Adolescentes que concluíram o acompanhamento para diabetes no Hospital da Criança de Brasília José Alencar (HCB) celebraram a etapa com uma formatura simbólica. O evento, realizado na segunda-feira, dia 10, reuniu pacientes e seus familiares para compartilhar experiências e marcar a transição para o atendimento médico voltado a adultos. A celebração também coincidiu com as comemorações do Dia Mundial da Diabetes, celebrado anualmente em 14 de novembro.
O HCB é referência na rede pública do Distrito Federal para o tratamento de crianças e adolescentes diagnosticados com diabetes mellitus tipo 1, condição caracterizada pela deficiência na produção de insulina. A endocrinologista pediátrica do HCB, Paola Brugnera, explica que a doença surge quando o corpo ataca as células produtoras de insulina, geralmente manifestando-se na infância, embora possa ocorrer em outras fases da vida.
O programa de diabetes do hospital, em operação desde 2011, oferece mais do que simples consultas ambulatoriais. Pacientes e seus responsáveis participam ativamente de grupos educativos, palestras e aulas sobre contagem de carboidratos. A equipe multidisciplinar se dedica a melhorar a qualidade de vida dos pacientes, capacitando-os a assumir a responsabilidade pelos próprios cuidados. “É uma condição crônica, e eles precisam tomar decisões em relação a essa condição todos os dias,” destaca Brugnera, enfatizando a importância da educação continuada e do atendimento individualizado.
Atualmente, o programa acompanha cerca de 370 pacientes. A transição para o atendimento adulto, geralmente por volta dos 17 anos, é cuidadosamente planejada pela equipe multidisciplinar, que inclui endocrinologista, enfermeiro, psicólogo e nutricionista. A transferência é organizada pela Secretaria de Saúde (SES-DF), encaminhando cada paciente para uma unidade de saúde próxima de sua residência.
Marcella Santos, de 19 anos, é uma das adolescentes que já passaram por essa transição. Ela compartilha sua experiência: “Fui tratada aqui desde o início; já fiz a transição e estou indo para minha quarta consulta na clínica adulta.” Marcella destaca o apoio fundamental que recebeu da equipe do HCB, que sempre a incentivou a entender e participar das decisões sobre seu tratamento. “Há uns anos, por causa da diabetes, tive uma intercorrência no rim.

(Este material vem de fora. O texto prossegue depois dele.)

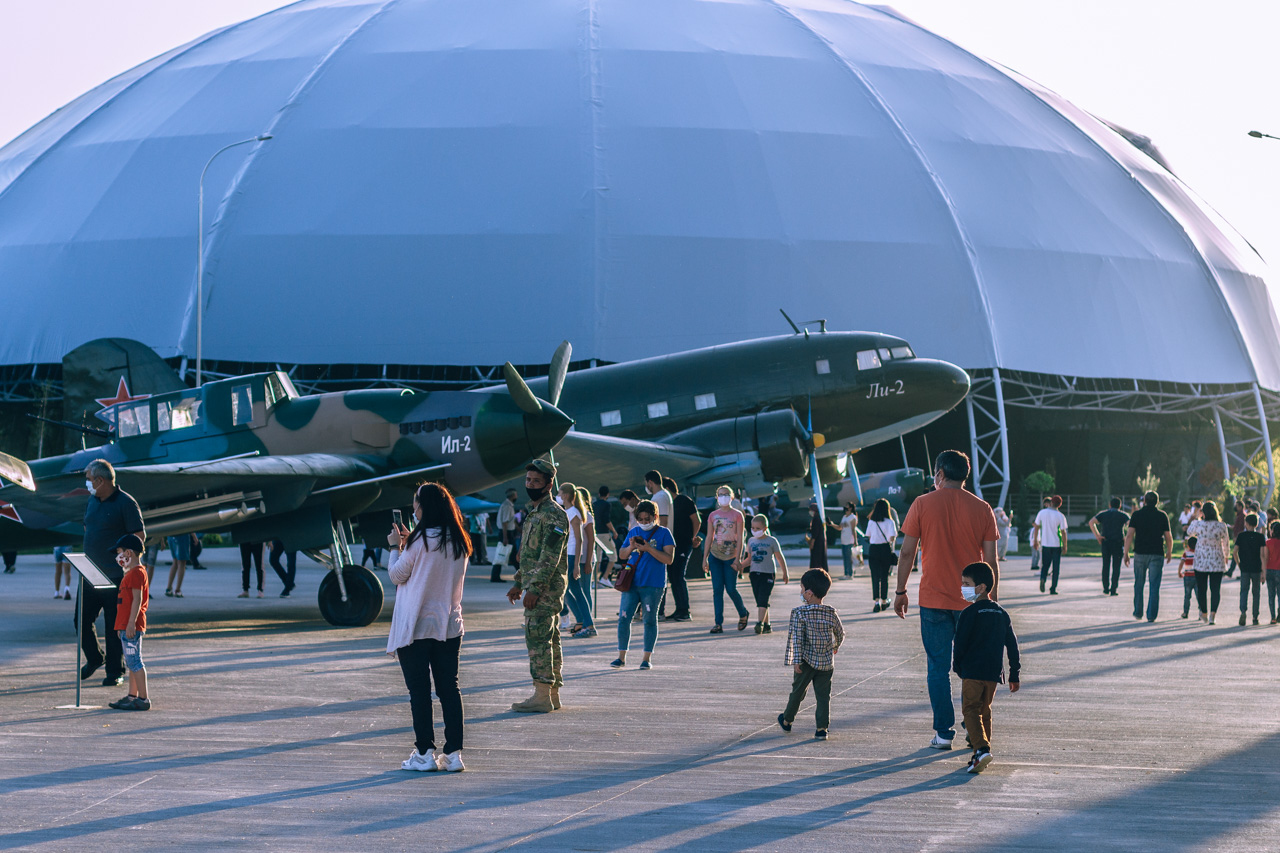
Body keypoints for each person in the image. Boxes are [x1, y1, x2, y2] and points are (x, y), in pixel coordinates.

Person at [893, 450, 998, 750]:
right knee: (973, 667)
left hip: (934, 600)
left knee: (937, 667)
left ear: (939, 473)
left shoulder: (923, 504)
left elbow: (906, 552)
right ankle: (972, 724)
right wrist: (991, 601)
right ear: (966, 474)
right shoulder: (982, 508)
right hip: (972, 601)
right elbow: (990, 561)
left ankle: (943, 733)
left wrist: (901, 591)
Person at [386, 482, 470, 773]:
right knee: (449, 688)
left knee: (419, 691)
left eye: (416, 503)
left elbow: (398, 575)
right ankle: (454, 753)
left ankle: (424, 753)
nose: (413, 508)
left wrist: (395, 548)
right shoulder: (459, 540)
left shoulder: (418, 542)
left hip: (417, 626)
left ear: (425, 507)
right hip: (448, 623)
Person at [506, 460, 569, 713]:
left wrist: (535, 589)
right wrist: (519, 583)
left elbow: (549, 556)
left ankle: (542, 694)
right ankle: (551, 695)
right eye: (528, 480)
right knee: (549, 639)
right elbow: (530, 556)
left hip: (546, 589)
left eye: (535, 481)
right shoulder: (534, 513)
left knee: (538, 640)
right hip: (536, 585)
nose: (530, 485)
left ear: (548, 484)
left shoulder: (554, 514)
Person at [80, 460, 145, 688]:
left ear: (100, 480)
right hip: (89, 572)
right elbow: (89, 528)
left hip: (116, 576)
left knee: (113, 625)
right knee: (81, 620)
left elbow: (138, 536)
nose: (87, 484)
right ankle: (96, 657)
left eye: (89, 479)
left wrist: (125, 563)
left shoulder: (126, 503)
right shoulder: (92, 500)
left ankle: (115, 672)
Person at [952, 561, 1020, 774]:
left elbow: (960, 642)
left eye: (967, 583)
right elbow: (1012, 644)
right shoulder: (1001, 613)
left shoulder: (969, 613)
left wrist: (958, 666)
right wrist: (1014, 673)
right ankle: (980, 753)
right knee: (984, 710)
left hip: (972, 671)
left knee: (970, 709)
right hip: (992, 673)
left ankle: (981, 749)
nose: (963, 587)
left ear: (981, 587)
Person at [778, 569, 844, 741]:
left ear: (808, 593)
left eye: (802, 589)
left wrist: (796, 660)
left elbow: (797, 639)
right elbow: (840, 633)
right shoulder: (831, 613)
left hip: (806, 660)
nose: (801, 592)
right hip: (827, 663)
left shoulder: (800, 613)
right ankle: (822, 729)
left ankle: (787, 720)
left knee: (798, 692)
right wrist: (835, 646)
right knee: (823, 697)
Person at [613, 499, 675, 669]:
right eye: (641, 519)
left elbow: (669, 559)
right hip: (632, 583)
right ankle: (621, 656)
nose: (644, 523)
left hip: (653, 584)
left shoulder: (664, 533)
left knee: (649, 619)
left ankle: (646, 658)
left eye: (647, 519)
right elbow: (622, 554)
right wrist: (631, 547)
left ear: (654, 516)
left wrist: (649, 549)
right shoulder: (634, 531)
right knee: (624, 618)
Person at [107, 534, 152, 711]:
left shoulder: (136, 573)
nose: (118, 557)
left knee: (135, 662)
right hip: (126, 626)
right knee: (131, 661)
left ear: (129, 553)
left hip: (131, 625)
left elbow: (137, 599)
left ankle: (143, 698)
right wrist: (122, 626)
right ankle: (132, 696)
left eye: (119, 553)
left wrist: (131, 623)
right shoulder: (133, 573)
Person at [703, 484, 750, 634]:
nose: (723, 497)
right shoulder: (712, 515)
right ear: (717, 498)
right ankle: (718, 623)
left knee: (731, 588)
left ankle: (743, 613)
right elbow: (710, 537)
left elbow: (741, 538)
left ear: (731, 497)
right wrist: (705, 558)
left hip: (731, 556)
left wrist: (738, 559)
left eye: (726, 494)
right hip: (715, 556)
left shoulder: (737, 515)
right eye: (720, 494)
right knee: (717, 590)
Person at [1123, 491, 1174, 622]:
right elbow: (1168, 537)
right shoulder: (1162, 516)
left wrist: (1126, 553)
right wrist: (1169, 551)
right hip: (1157, 553)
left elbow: (1129, 535)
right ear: (1157, 502)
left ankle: (1138, 612)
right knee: (1154, 585)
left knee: (1138, 584)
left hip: (1140, 552)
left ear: (1144, 501)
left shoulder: (1136, 515)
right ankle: (1151, 615)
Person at [737, 514, 789, 633]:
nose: (755, 531)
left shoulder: (771, 541)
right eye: (753, 528)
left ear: (765, 528)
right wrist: (739, 566)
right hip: (755, 573)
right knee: (760, 600)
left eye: (758, 528)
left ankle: (759, 623)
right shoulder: (751, 541)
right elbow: (749, 559)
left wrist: (785, 573)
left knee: (763, 598)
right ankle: (767, 624)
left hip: (768, 573)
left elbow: (779, 558)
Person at [660, 477, 699, 622]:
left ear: (668, 489)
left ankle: (684, 610)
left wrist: (693, 538)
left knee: (678, 575)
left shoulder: (684, 501)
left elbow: (696, 520)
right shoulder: (668, 504)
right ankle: (679, 609)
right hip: (671, 545)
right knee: (672, 576)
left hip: (683, 544)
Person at [1185, 500, 1230, 624]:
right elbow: (1226, 543)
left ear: (1203, 512)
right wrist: (1226, 555)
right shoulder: (1221, 526)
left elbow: (1189, 532)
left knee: (1202, 588)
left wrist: (1198, 517)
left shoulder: (1198, 524)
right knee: (1215, 589)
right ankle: (1213, 615)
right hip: (1217, 560)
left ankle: (1204, 612)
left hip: (1201, 560)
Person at [557, 482, 589, 634]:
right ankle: (582, 621)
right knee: (573, 591)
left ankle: (587, 623)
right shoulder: (568, 512)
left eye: (560, 493)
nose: (558, 496)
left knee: (568, 591)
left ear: (566, 495)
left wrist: (576, 565)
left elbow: (579, 540)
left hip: (571, 556)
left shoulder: (574, 513)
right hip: (567, 555)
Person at [568, 485, 599, 639]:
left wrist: (587, 561)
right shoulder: (575, 514)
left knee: (585, 591)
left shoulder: (586, 515)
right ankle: (581, 620)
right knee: (568, 592)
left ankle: (588, 624)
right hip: (575, 557)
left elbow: (591, 540)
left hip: (586, 558)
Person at [1088, 498, 1130, 596]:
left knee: (1105, 565)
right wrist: (1126, 537)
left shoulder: (1103, 514)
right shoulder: (1123, 515)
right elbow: (1131, 525)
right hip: (1118, 542)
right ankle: (1113, 589)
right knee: (1116, 566)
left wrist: (1098, 535)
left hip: (1106, 541)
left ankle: (1106, 588)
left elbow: (1091, 522)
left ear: (1109, 505)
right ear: (1120, 506)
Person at [1234, 513, 1267, 627]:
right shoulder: (1260, 537)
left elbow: (1235, 552)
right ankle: (1255, 617)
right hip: (1256, 568)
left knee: (1244, 591)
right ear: (1257, 524)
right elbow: (1262, 555)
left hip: (1245, 568)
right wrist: (1264, 571)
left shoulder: (1241, 536)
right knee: (1256, 593)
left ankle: (1243, 612)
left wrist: (1239, 563)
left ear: (1246, 523)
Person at [865, 498, 897, 613]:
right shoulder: (890, 522)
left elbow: (868, 536)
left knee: (874, 576)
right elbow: (892, 538)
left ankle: (876, 602)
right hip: (885, 549)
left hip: (873, 549)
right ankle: (884, 600)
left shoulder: (871, 522)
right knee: (884, 576)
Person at [1033, 495, 1068, 595]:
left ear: (1051, 502)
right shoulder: (1060, 516)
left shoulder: (1042, 513)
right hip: (1057, 545)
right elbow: (1063, 532)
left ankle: (1043, 578)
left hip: (1045, 544)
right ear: (1059, 505)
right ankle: (1053, 588)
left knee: (1045, 565)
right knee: (1056, 567)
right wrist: (1065, 546)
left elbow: (1036, 527)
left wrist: (1036, 541)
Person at [831, 503, 862, 579]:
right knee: (845, 557)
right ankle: (846, 573)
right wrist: (832, 524)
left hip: (849, 540)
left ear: (851, 508)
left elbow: (853, 529)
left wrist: (855, 540)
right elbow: (840, 527)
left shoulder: (852, 517)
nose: (845, 507)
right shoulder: (844, 517)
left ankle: (850, 574)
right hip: (843, 540)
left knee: (849, 557)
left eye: (847, 506)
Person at [495, 488, 519, 583]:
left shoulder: (508, 505)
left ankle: (495, 575)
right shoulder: (507, 506)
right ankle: (522, 574)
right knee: (508, 554)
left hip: (507, 532)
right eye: (516, 494)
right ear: (513, 496)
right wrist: (505, 537)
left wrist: (518, 529)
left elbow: (510, 521)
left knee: (505, 554)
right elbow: (505, 523)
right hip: (506, 533)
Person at [164, 534, 189, 598]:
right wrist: (194, 536)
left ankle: (169, 588)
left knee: (175, 561)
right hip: (182, 535)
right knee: (182, 562)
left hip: (171, 535)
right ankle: (177, 590)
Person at [1179, 536, 1197, 620]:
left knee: (1187, 596)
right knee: (1199, 595)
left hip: (1187, 577)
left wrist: (1179, 571)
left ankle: (1185, 612)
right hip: (1197, 577)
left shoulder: (1185, 554)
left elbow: (1181, 563)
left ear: (1188, 545)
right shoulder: (1198, 553)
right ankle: (1201, 611)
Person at [806, 503, 829, 571]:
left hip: (817, 542)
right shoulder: (820, 518)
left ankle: (815, 571)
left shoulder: (815, 519)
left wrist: (812, 542)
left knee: (816, 558)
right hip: (820, 541)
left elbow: (815, 532)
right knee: (821, 558)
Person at [1228, 500, 1247, 576]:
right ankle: (1231, 571)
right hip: (1238, 537)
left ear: (1241, 506)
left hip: (1240, 538)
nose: (1235, 507)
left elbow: (1241, 528)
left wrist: (1237, 537)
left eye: (1237, 506)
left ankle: (1237, 571)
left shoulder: (1242, 515)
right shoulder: (1239, 515)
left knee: (1238, 554)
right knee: (1236, 554)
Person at [1267, 521, 1280, 625]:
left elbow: (1266, 557)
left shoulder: (1268, 542)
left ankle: (1273, 617)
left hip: (1270, 569)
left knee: (1271, 595)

Eu e a doutora Paola entramos em consenso para eu ficar internada por uma semana”.
A jovem ressalta que as orientações dos profissionais do HCB a ajudaram a construir uma relação positiva com a doença. “Sempre aprendi que a diabetes e eu somos uma coisa só; somos eu e a ‘Betinha’ e a gente vai viver junto para sempre. Eu tinha duas opções: ter um péssimo relacionamento com ela e não poder viver, ou aprender a viver com ela”.
A diabetes mellitus tipo 1 geralmente se manifesta na infância, e os pais devem estar atentos a sinais como sede excessiva, aumento da frequência urinária (especialmente à noite), infecções recorrentes e perda de peso inexplicável. Brugnera alerta que, se não diagnosticada precocemente, a condição pode evoluir para vômitos, dores abdominais e desidratação.

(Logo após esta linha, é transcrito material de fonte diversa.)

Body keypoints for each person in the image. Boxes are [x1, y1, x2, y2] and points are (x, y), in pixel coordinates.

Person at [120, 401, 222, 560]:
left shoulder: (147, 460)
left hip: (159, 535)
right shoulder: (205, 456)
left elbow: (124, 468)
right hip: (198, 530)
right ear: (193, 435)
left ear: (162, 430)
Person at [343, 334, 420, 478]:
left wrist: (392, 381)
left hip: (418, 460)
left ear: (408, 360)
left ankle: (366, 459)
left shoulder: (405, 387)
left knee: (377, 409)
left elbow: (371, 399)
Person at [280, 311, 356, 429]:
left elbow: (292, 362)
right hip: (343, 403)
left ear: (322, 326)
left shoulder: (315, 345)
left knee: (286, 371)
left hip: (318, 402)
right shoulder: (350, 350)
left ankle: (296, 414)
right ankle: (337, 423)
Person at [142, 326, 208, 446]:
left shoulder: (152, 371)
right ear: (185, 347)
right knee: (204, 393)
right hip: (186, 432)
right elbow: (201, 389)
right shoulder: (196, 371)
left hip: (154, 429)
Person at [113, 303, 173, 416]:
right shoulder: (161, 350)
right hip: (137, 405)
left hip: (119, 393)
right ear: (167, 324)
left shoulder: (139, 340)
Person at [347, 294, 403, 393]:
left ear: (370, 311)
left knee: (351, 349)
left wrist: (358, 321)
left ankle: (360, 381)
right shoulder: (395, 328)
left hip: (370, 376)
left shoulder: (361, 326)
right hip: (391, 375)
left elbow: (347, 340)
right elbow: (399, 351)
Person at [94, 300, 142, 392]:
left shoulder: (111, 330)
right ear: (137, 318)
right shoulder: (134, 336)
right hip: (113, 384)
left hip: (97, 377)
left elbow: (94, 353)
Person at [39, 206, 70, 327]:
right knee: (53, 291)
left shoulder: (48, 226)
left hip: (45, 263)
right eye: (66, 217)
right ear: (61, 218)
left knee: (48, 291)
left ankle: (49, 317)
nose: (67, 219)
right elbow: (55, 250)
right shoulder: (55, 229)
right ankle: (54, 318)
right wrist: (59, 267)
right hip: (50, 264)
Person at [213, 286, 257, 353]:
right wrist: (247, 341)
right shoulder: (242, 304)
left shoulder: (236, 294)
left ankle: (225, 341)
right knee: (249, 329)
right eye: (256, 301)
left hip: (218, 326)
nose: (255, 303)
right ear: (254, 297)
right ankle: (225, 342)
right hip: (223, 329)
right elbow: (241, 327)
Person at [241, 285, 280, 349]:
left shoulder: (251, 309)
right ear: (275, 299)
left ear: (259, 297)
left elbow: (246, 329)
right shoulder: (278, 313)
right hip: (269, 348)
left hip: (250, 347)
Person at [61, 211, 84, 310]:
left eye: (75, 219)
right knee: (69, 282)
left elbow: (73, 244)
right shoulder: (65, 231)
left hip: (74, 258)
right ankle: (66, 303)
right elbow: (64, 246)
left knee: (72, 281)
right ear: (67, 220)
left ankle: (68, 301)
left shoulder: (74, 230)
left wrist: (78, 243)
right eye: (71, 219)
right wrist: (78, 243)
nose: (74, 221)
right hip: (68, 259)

Durante a cerimônia de formatura, os participantes puderam comprovar que é possível ter uma vida normal seguindo o tratamento adequado. Victor Ferreira, de 17 anos, ainda em acompanhamento no HCB, afirmou: “Uma das coisas que a gente aprende aqui no hospital é que não temos que ter vergonha; aqui, ensinam tudo que a gente precisa saber tanto pelo lado emocional quanto pelo lado técnico”.
O evento também incluiu depoimentos inspiradores e momentos de troca de experiências entre pais e adolescentes, reforçando a importância do apoio mútuo e da informação para uma vida saudável com diabetes.